Liebhaber von Streetart finden in der Region schöne Beispiele. Zunächst in Rennes: Die bretonische Hauptstadt hat sich zu einer Hochburg der urbanen Kunst entwickelt. Zu den schönsten Werken gehören die von War!, der aufgrund seiner Anonymität auch der Banksy von Rennes genannt wird. Seine tierischen Fresken verbreiten einen wilden und poetischen Wind im Herzen der Stadt. Auch Brest hat sich in der Streetart-Landschaft etabliert, vor allem durch Projekte wie "Crimes of minds" und "Les murs prend la parole", die zahlreiche Fresken hinterlassen haben, die sich oft mit dem Thema Meer beschäftigen. Auch die Mauern von Saint-Brieuc sind in den letzten Jahren bunter geworden, vor allem dank des Streetart-Festivals Just do paint (das durch Shake art ersetzt wurde) und des Projekts Robien les murs (Robien die Mauern). Im Hafen von Le Légué fungiert der Fischerschuppen am Quai Surcouf als Freiluftgalerie. Auch in vielen anderen Städten wie Vannes, Lorient, Redon, Morlaix und Saint-Malo gibt es Wandmalereien. Um die Entdeckung zu erleichtern, werden häufig Karten und Rundgänge oder sogar Führungen angeboten.

Höhlen der zeitgenössischen Kreation

Heute ist die Bretagne ein dynamisches Land des Kunstschaffens, das über zahlreiche Orte und Veranstaltungen verfügt. Vor allem in Rennes, wo es zwei Zentren für zeitgenössische Kunst gibt, 40mcube und La Criée. Die bretonische Hauptstadt beherbergt auch Ausstellungen der Pinault-Sammlung, der weltweit größten Sammlung zeitgenössischer Kunst. Hier befindet sich auch der Fonds régional d'art contemporain (Frac), der ehrgeizige Ausstellungen innerhalb und außerhalb der Stadtmauern organisiert.
Am anderen Ende der Region, im Herzen von Brest, befindet sich das Zentrum für zeitgenössische Kunst Passerelle in einem ehemaligen Lagerhaus. Die Nachbarstadt Landerneau beherbergt in einem ehemaligen Kloster den Fonds Hélène und Édouard Leclerc pour la culture, der jedes Jahr bedeutende Ausstellungen zu Picasso, Miro und Chagall organisiert.

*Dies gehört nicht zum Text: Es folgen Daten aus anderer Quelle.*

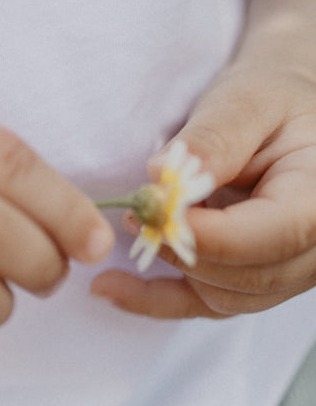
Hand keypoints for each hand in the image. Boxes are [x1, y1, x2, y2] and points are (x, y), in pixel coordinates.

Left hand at [91, 63, 315, 318]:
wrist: (283, 114)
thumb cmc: (273, 99)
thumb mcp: (249, 99)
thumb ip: (215, 137)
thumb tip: (163, 177)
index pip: (270, 236)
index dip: (206, 232)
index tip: (154, 206)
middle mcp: (315, 250)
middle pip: (246, 276)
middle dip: (180, 248)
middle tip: (134, 211)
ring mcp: (288, 272)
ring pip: (223, 297)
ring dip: (168, 269)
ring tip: (131, 225)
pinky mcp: (254, 281)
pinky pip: (205, 305)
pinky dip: (156, 300)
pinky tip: (110, 286)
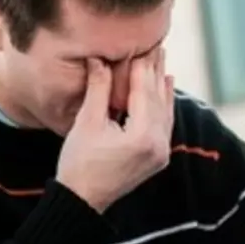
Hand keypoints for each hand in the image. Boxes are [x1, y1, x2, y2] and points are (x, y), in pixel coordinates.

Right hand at [55, 48, 174, 212]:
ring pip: (165, 110)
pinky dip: (164, 103)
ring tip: (162, 59)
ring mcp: (160, 153)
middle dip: (155, 71)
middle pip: (158, 99)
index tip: (142, 43)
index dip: (142, 65)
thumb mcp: (86, 122)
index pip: (144, 91)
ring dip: (161, 85)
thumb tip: (99, 59)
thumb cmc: (79, 162)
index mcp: (142, 136)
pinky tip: (166, 87)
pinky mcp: (157, 157)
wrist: (81, 200)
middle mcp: (158, 144)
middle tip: (155, 44)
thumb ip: (98, 88)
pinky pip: (164, 122)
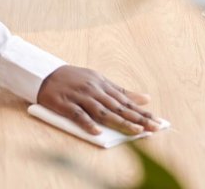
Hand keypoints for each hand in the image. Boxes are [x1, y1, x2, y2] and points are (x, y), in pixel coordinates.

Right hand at [37, 65, 162, 135]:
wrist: (46, 73)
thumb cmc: (75, 78)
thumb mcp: (99, 80)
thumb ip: (121, 91)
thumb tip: (145, 98)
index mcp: (102, 83)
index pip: (125, 100)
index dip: (141, 112)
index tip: (157, 122)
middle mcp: (93, 90)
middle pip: (117, 106)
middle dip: (136, 118)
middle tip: (153, 128)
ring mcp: (80, 97)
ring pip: (102, 111)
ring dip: (119, 121)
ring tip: (134, 131)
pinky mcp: (66, 104)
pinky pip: (78, 115)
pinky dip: (87, 123)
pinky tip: (97, 131)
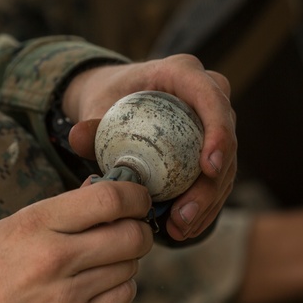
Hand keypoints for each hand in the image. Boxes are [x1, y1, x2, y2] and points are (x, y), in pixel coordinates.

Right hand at [0, 180, 153, 302]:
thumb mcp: (1, 235)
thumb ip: (52, 215)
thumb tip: (98, 189)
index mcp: (32, 226)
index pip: (108, 198)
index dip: (134, 196)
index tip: (137, 199)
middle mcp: (54, 259)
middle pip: (131, 234)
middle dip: (139, 230)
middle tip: (131, 232)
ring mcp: (68, 298)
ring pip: (130, 266)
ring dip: (124, 262)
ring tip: (99, 264)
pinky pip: (123, 297)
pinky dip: (118, 289)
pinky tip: (97, 288)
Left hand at [61, 54, 236, 240]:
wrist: (118, 104)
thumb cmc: (110, 99)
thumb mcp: (97, 107)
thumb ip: (91, 123)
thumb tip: (77, 136)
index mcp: (182, 73)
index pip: (212, 98)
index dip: (218, 133)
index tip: (209, 168)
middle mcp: (208, 95)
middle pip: (225, 141)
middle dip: (210, 185)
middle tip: (183, 216)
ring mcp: (215, 124)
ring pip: (225, 168)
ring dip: (206, 204)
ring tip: (178, 229)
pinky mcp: (213, 150)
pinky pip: (217, 183)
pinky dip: (202, 208)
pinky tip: (184, 229)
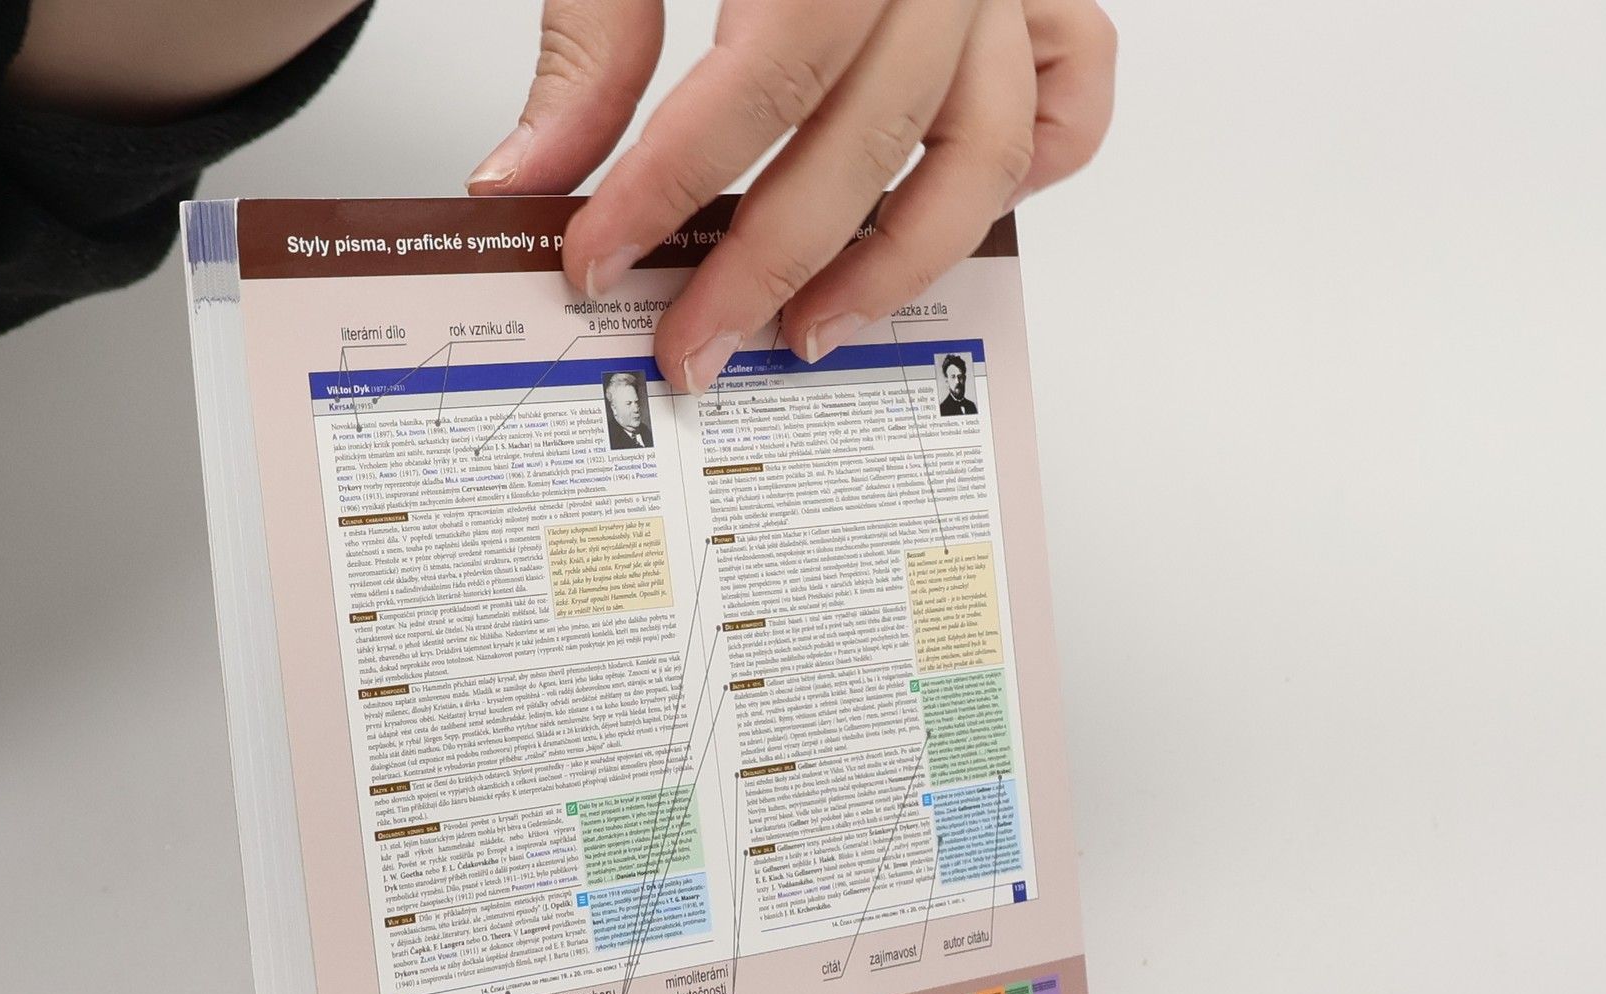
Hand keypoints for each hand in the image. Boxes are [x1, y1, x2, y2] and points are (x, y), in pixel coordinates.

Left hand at [467, 0, 1115, 391]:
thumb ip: (592, 37)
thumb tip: (533, 177)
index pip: (761, 79)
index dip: (670, 188)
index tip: (598, 258)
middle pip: (865, 140)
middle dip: (765, 268)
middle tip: (691, 344)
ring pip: (984, 151)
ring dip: (897, 263)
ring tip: (809, 328)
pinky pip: (1072, 93)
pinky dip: (1027, 171)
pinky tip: (940, 221)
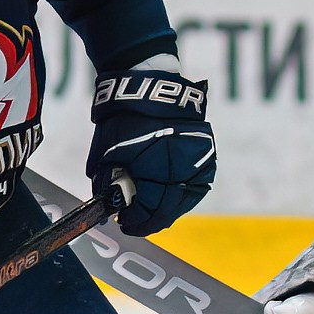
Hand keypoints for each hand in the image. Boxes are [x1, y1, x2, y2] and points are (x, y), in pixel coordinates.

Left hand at [89, 67, 214, 236]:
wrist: (152, 90)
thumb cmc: (124, 120)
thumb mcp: (107, 155)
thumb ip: (108, 185)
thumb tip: (110, 208)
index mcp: (156, 171)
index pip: (147, 212)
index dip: (134, 222)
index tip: (123, 223)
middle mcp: (182, 171)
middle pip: (167, 211)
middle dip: (149, 220)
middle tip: (135, 221)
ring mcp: (198, 165)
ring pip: (183, 201)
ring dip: (166, 209)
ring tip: (150, 208)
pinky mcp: (206, 157)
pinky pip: (194, 186)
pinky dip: (179, 193)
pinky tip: (166, 194)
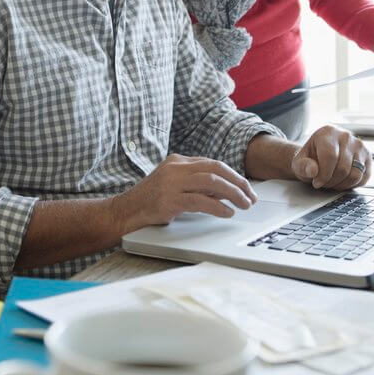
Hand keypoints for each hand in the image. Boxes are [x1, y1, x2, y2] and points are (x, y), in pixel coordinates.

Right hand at [117, 154, 256, 230]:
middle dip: (238, 182)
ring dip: (233, 194)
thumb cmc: (148, 202)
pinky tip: (227, 212)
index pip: (213, 164)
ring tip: (244, 204)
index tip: (246, 187)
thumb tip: (224, 190)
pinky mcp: (169, 200)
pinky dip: (218, 207)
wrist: (122, 213)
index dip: (233, 175)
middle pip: (216, 169)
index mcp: (178, 161)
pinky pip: (200, 201)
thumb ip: (196, 185)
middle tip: (251, 195)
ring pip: (211, 182)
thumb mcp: (174, 186)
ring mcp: (171, 183)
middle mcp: (176, 168)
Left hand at [290, 126, 371, 189]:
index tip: (316, 182)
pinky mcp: (367, 156)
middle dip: (331, 181)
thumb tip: (313, 171)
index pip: (330, 156)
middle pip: (343, 168)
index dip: (323, 175)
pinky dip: (352, 185)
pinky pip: (364, 177)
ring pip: (355, 174)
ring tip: (332, 182)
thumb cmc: (310, 159)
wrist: (320, 156)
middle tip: (323, 183)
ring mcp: (359, 145)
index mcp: (328, 132)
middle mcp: (346, 136)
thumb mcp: (299, 163)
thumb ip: (302, 166)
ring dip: (342, 185)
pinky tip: (341, 181)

Das Zentrum der Bretagne steht dem in nichts nach: Seit 1992 lädt "L'art dans les chapelles" jeden Sommer nationale und internationale Künstler ein, in einem Dutzend Kapellen im Blavet-Tal neue Werke vor Ort zu schaffen. In der Nähe befindet sich die Domaine de Kerguéhennec, die Ausstellungen und einen Skulpturenpark beherbergt, der zu den größten in Europa zählt. Dort gibt es auch einen Bereich, der Pierre Tal Coat, einem bedeutenden Maler des 20. Jahrhunderts, gewidmet ist.
Weitere Beispiele sind die Galerie Raymond-Hains in Saint-Brieuc, die ehemalige Mädchenschule in Huelgoat, die in einen Raum für Kunst und Debatten umgewandelt wurde, das Atelier von Estienne in der kleinen Gemeinde Pont-Scorff... In der Bretagne gibt es schließlich mehrere Museen der Schönen Künste in Rennes, Quimper, Vannes und Brest, in denen zeitgenössische Kunst neben älteren Werken zu sehen ist.